Well the European data are pretty much as expected, we're on the way down:
Eurozone manufacturing industry slid closer to the brink of renewed recession in May, a leading business survey showed on Monday, raising pressure on the European Central Bank to cut interest rates at its next meeting. The unexpectedly sharp drop in the Reuter/NTC Research purchasing managers' index for manufacturing, which hit its lowest level for 16 months, dashed lingering hopes of a recovery soon in the 12-nation bloc.
Economists said the data pointed to a renewed weakening of the eurozone economy in the wake of the Iraq war as the surging euro, which climbed above its launch rate in late May, depressed export orders, a key pillar of growth. "There has been no Baghdad bounce.. not even a Baghdad blip and the pressure on the ECB to cut by 50 basis points" at its rate setting meeting on Thursday "has moved higher still", said Robert Prior of HSBC. NTC Research said the drop in the PMI, which fell from 47.8 in April to 46.8 in May, even further below the 50 mark that separates growth from contraction, reflected an accelerating decline in output, new orders and employment. The PMI data were released as a "flash inflation estimate" from Eurostat, the European Union's statistics office, showed price pressures subsiding, increasing the ECB's room for manoeuvre on interest rates.

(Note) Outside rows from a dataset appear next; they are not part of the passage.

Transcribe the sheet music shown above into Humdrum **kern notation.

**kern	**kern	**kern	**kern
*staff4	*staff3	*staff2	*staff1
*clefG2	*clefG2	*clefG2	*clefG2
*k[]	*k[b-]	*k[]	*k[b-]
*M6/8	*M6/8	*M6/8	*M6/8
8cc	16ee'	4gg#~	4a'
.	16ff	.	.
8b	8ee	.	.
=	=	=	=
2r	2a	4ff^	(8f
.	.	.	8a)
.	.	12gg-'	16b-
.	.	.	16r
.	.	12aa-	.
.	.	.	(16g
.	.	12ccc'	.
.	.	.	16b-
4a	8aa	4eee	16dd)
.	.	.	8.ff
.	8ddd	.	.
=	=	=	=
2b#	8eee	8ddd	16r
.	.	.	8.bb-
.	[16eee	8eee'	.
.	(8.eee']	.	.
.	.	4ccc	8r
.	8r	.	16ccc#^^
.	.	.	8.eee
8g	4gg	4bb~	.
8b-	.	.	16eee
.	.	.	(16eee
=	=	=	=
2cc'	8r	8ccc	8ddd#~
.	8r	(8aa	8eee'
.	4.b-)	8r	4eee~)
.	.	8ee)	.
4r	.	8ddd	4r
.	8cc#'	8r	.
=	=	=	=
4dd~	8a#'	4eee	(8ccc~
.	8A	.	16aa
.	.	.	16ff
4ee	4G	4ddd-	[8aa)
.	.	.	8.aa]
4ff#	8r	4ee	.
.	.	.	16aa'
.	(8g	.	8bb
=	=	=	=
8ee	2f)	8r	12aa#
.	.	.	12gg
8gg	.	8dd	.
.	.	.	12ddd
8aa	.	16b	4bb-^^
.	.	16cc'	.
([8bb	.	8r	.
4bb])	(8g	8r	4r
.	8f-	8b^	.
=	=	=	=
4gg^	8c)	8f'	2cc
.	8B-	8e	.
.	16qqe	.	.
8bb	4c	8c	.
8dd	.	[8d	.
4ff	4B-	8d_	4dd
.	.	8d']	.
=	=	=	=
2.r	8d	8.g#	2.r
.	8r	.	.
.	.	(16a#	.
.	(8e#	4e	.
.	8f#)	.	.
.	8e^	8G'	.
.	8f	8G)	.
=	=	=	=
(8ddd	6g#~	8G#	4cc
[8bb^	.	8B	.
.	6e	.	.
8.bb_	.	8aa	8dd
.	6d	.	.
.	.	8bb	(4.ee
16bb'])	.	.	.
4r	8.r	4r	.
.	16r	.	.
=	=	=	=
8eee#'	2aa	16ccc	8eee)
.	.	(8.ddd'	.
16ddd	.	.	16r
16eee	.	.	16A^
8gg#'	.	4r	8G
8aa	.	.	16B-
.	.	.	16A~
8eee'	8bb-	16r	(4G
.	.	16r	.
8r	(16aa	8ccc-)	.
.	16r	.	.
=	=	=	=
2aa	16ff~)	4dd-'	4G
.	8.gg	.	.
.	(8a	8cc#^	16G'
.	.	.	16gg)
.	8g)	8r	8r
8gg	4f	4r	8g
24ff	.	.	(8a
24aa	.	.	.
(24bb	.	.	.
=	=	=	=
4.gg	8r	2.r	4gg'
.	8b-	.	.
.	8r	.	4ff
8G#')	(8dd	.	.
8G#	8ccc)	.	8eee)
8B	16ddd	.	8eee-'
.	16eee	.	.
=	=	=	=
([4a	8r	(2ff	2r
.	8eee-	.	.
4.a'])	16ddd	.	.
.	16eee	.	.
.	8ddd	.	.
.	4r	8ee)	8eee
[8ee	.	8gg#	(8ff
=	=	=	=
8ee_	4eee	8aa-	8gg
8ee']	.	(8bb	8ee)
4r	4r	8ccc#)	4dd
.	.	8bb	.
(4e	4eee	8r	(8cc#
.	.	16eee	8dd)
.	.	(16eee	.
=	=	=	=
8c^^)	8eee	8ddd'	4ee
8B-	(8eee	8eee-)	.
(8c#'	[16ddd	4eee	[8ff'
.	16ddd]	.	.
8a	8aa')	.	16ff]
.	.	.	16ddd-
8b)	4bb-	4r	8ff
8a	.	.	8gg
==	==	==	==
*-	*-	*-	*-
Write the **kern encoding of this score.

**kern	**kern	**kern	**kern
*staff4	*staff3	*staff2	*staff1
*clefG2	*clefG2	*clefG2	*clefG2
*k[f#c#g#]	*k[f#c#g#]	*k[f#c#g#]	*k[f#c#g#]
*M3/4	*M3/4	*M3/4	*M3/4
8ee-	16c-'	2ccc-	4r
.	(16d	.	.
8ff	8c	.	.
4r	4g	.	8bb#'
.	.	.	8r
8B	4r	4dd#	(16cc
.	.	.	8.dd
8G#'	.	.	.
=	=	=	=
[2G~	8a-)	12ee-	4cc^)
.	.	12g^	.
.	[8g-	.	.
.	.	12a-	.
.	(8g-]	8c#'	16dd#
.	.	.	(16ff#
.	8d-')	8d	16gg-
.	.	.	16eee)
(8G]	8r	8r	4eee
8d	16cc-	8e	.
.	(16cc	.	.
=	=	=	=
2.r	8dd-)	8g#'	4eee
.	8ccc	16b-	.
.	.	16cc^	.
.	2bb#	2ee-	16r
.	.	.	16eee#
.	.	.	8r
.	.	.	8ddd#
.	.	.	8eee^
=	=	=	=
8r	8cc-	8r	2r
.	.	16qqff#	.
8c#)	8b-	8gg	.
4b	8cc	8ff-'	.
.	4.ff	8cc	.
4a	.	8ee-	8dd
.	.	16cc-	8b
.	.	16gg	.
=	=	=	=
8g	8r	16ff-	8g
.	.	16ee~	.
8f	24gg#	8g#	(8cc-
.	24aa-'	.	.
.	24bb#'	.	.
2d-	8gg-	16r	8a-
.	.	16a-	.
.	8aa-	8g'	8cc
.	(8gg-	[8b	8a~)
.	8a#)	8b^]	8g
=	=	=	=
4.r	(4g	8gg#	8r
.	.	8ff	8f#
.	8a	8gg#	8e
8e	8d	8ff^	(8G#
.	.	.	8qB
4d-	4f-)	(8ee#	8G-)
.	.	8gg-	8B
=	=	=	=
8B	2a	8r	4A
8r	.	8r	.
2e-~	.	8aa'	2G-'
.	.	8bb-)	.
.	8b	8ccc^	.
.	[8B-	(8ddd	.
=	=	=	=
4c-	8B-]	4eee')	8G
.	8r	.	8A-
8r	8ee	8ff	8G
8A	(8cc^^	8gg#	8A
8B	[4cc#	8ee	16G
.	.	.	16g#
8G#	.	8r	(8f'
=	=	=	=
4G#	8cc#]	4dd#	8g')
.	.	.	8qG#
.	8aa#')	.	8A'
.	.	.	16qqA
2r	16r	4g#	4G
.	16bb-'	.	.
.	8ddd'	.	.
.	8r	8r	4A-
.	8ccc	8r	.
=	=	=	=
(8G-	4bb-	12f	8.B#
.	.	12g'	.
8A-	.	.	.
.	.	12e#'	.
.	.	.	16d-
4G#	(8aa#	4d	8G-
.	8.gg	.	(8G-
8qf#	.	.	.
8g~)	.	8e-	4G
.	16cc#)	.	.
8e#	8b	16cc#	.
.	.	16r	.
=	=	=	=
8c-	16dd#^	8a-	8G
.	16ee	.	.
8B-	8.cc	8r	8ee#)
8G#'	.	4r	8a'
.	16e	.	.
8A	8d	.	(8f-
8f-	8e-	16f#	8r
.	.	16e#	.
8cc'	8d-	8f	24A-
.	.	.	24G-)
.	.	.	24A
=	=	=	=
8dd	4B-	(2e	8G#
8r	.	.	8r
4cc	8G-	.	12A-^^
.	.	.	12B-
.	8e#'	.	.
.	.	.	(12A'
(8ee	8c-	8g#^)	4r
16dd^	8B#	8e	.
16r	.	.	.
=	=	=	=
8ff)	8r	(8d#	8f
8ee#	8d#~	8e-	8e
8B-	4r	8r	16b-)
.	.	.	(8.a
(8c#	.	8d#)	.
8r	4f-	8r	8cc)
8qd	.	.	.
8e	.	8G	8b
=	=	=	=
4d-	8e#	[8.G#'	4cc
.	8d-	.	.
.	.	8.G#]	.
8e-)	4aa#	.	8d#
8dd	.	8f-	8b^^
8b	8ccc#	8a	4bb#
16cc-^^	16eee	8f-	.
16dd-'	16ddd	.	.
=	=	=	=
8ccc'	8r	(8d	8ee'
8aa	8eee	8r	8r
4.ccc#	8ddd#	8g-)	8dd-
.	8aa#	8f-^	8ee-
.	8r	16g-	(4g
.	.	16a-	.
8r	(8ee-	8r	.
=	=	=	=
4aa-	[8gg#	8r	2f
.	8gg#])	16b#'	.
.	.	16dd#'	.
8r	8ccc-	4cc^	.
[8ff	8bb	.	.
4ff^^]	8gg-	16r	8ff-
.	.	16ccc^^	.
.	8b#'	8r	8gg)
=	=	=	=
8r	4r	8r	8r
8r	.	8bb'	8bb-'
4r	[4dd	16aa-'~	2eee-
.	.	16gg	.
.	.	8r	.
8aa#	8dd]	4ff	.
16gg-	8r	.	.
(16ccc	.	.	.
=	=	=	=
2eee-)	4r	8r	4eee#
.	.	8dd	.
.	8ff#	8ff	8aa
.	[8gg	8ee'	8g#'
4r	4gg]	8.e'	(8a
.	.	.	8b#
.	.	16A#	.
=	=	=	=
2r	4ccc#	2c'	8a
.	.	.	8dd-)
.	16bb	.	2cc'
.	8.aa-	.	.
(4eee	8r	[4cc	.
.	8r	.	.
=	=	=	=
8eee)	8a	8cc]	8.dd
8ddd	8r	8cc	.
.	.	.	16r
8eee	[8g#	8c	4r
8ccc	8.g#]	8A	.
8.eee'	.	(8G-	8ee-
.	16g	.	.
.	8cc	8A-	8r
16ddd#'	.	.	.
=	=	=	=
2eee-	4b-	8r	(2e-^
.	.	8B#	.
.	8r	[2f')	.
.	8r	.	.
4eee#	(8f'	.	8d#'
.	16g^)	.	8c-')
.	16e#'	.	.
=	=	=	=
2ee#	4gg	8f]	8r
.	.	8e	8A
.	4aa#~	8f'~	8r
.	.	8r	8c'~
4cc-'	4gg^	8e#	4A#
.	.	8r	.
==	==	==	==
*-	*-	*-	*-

Eurostat said inflation fell from 2.1 per cent in April to 1.9 per cent in May, below the ECB's 2 per cent price stability ceiling for the first time in almost a year. Economists said the decline was an added reason for an aggressive move. In recent days Lucas Papademos, the ECB's vice-president, Ottmar Issing, its chief economist, and several governing council members have signalled there is room to relax the bank's monetary stance. But economists fear that the ECB may err on the side of caution and cut rates by just 25 basis points, as it did in March this year. That might signal a split on the ECB council, with the hawks not yet convinced of the urgency of more easing.